**Listed records:**
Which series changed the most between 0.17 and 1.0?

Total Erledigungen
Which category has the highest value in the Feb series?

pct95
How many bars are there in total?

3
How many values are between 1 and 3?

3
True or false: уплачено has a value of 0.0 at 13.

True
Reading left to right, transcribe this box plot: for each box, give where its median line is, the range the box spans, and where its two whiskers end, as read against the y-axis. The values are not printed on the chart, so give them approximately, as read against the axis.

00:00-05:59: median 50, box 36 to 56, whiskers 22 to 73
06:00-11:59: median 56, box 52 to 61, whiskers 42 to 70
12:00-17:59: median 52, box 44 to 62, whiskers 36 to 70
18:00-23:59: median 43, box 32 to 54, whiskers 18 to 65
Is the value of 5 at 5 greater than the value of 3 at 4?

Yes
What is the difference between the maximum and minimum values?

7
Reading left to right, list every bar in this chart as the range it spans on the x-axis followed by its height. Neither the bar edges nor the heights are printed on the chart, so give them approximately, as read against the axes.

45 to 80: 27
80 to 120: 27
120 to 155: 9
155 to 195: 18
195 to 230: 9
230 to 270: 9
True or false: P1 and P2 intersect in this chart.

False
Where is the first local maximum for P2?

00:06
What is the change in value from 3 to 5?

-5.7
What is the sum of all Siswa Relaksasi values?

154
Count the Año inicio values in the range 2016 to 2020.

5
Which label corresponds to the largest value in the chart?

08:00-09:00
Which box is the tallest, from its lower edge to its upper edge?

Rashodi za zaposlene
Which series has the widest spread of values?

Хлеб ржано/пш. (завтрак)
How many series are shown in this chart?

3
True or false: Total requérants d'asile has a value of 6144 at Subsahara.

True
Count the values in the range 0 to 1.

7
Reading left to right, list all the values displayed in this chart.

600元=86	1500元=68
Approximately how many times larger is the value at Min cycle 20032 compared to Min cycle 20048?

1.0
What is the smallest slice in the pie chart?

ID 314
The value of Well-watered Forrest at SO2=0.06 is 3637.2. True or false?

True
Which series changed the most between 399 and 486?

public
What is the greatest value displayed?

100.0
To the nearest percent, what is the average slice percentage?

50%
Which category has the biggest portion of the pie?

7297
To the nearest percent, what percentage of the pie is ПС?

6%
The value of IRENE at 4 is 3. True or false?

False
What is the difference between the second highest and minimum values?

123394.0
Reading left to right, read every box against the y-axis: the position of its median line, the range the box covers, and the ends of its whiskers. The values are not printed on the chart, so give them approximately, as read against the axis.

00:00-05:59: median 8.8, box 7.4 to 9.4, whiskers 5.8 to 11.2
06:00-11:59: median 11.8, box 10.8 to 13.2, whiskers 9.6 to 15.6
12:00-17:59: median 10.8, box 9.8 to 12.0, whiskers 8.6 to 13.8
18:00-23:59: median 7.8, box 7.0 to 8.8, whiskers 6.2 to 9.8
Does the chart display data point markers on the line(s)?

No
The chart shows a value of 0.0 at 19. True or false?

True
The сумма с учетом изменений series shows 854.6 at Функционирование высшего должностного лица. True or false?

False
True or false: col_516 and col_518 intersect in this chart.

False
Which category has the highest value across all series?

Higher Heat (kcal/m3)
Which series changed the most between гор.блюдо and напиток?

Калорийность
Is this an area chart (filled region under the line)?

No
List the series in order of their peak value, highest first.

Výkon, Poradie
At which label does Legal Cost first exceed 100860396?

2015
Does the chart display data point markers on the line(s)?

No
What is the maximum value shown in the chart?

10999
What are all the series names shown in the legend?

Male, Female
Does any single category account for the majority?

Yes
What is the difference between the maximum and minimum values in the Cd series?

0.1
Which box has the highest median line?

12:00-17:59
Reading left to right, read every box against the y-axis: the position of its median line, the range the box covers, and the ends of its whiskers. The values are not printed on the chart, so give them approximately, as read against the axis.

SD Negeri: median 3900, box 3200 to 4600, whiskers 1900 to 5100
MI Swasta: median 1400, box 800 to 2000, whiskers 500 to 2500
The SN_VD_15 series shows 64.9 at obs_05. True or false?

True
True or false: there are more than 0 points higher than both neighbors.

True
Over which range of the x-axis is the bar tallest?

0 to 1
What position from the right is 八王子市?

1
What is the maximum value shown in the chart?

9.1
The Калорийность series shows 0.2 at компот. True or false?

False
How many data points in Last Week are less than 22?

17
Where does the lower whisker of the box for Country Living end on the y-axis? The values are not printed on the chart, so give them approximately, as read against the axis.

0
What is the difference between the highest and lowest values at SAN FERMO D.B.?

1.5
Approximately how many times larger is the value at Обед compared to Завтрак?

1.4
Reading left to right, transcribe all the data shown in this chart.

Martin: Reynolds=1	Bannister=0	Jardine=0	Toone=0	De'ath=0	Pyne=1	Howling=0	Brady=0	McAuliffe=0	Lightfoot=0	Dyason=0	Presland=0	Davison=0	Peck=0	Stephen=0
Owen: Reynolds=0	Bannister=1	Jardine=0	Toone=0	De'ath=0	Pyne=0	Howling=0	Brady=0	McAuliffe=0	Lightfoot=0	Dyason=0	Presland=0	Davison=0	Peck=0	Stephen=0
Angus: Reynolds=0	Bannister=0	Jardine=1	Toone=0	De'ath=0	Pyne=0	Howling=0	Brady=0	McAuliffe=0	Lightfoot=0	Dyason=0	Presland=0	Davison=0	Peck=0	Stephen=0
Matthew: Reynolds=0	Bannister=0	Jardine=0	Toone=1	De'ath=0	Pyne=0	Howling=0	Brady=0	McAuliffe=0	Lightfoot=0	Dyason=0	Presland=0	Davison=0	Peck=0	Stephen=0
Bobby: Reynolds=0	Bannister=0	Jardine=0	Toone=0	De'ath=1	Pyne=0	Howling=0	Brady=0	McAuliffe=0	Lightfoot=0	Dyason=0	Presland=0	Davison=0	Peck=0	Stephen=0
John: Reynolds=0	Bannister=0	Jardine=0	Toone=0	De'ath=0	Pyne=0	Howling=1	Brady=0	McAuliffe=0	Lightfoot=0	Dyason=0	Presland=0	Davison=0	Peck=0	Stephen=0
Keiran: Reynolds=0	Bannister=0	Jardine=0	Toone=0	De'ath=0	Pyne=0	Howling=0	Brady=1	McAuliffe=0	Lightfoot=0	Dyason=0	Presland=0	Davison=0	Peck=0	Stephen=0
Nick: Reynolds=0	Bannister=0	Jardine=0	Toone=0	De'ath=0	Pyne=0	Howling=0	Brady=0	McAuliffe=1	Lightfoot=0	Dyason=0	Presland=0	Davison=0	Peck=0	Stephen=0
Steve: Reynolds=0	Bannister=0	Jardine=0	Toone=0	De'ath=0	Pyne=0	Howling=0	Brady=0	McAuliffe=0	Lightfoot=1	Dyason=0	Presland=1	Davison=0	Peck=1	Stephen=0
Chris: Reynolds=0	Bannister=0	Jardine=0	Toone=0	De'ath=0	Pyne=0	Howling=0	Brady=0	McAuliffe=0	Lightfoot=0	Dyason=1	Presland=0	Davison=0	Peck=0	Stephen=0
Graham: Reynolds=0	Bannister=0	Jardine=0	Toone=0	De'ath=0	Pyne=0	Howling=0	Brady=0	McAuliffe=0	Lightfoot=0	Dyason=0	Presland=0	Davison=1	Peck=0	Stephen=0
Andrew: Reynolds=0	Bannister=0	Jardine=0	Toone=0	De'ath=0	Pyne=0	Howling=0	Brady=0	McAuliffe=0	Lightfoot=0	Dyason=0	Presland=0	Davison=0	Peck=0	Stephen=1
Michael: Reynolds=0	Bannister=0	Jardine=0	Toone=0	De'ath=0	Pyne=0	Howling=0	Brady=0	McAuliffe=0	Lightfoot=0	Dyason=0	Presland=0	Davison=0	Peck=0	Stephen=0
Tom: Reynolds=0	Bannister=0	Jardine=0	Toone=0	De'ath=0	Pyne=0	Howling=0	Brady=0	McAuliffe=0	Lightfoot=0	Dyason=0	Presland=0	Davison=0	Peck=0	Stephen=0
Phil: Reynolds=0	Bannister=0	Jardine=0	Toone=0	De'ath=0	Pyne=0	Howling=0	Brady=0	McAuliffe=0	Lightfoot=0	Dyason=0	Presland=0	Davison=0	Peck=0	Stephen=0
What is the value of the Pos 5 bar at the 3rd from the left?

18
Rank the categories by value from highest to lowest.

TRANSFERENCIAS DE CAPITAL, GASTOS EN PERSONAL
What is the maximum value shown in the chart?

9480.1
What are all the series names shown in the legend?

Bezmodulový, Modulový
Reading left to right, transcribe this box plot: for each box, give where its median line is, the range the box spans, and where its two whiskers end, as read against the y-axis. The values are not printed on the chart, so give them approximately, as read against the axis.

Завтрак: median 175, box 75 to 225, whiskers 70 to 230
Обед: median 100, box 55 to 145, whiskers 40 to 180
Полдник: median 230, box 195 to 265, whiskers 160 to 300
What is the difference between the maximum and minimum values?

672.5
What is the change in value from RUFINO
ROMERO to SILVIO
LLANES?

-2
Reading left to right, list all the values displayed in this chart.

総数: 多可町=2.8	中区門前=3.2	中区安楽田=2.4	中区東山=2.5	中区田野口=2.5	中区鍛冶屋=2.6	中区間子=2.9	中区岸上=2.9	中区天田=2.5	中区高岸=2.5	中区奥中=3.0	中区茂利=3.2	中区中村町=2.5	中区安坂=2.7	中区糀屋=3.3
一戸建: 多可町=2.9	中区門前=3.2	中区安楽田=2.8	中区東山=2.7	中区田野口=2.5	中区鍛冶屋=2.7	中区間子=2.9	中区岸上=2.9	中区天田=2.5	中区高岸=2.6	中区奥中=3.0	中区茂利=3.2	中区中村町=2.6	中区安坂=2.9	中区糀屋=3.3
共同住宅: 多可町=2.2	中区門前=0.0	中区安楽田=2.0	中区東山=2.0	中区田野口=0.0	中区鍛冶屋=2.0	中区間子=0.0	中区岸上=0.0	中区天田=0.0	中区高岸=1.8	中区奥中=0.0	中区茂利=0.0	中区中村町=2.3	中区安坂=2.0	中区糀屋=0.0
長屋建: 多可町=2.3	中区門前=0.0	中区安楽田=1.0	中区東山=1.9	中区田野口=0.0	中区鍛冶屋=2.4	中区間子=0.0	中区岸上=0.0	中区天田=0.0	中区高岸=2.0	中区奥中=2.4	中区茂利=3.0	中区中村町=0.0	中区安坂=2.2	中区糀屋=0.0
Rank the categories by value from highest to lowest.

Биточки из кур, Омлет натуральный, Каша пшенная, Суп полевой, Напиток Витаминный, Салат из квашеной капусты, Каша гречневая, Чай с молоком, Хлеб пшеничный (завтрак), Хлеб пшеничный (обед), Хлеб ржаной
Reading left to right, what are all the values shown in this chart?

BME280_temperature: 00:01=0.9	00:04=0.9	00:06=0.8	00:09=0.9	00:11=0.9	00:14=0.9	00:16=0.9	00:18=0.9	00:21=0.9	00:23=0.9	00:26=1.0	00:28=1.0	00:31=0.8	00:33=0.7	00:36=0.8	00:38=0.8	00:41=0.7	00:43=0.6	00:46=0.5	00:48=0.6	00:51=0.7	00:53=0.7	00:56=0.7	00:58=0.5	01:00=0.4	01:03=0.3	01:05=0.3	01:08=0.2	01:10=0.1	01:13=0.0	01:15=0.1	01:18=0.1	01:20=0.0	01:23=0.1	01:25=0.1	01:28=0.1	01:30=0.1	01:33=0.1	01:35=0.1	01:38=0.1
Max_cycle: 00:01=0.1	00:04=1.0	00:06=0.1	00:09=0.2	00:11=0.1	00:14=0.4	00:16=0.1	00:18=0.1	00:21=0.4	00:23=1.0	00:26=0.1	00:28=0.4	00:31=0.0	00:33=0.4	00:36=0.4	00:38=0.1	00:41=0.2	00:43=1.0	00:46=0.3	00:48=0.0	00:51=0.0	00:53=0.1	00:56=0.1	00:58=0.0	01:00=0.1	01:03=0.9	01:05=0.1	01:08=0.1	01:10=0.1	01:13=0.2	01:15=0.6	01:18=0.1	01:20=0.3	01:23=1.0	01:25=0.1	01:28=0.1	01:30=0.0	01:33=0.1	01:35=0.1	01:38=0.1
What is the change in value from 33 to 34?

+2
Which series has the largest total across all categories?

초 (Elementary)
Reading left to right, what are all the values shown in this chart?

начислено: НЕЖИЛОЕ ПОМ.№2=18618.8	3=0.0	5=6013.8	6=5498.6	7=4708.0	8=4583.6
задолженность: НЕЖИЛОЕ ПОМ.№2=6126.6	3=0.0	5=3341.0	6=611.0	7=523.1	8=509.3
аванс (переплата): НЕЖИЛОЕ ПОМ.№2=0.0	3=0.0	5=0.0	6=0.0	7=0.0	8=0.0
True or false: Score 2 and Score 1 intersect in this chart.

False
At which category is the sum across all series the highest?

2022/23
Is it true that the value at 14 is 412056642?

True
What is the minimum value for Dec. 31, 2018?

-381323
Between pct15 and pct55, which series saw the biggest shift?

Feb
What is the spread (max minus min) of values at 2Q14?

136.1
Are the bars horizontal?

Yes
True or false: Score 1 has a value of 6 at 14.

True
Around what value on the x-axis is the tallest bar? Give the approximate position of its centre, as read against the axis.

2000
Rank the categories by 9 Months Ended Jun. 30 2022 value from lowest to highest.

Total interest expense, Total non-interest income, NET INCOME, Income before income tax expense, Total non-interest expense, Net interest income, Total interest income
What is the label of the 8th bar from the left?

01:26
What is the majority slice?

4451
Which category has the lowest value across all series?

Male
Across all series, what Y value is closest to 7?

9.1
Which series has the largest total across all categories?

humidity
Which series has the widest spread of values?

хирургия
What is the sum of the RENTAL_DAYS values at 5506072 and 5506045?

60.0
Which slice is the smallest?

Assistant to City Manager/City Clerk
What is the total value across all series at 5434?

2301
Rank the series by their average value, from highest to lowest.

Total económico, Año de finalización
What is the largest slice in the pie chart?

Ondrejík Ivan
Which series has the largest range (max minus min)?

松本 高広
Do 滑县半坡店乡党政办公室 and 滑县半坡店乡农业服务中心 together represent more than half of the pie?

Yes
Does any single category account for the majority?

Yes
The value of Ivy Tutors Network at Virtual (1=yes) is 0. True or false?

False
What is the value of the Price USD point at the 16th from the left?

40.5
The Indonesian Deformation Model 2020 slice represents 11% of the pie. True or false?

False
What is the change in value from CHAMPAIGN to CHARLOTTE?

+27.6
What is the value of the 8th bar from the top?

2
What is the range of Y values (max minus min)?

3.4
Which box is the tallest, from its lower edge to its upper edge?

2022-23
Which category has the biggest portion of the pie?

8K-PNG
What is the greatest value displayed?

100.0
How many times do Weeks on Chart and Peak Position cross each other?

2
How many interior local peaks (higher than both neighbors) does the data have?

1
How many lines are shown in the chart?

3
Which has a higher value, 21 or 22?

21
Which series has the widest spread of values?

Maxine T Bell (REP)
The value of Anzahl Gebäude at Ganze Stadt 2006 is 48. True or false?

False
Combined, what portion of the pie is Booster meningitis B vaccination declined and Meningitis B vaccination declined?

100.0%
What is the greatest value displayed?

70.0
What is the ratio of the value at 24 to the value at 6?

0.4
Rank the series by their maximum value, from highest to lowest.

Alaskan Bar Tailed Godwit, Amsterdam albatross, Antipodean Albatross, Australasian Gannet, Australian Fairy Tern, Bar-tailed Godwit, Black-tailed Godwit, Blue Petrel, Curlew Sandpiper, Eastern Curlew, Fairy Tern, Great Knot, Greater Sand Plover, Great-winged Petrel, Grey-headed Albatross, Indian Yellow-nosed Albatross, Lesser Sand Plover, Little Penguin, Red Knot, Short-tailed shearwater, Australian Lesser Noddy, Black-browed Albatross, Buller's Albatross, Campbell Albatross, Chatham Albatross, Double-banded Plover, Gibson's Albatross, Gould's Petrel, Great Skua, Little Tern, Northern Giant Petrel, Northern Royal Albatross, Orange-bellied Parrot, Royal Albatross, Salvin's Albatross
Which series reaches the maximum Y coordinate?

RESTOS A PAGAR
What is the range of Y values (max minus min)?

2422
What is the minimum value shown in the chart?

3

**Task goal:** Starting at the beginning of the items and ending with the line that contains "True or false: уплачено", reproduce those lines with "category" changed to "group". Keep every other character unchanged.

**Written solution:**
Which series changed the most between 0.17 and 1.0?

Total Erledigungen
Which group has the highest value in the Feb series?

pct95
How many bars are there in total?

3
How many values are between 1 and 3?

3
True or false: уплачено has a value of 0.0 at 13.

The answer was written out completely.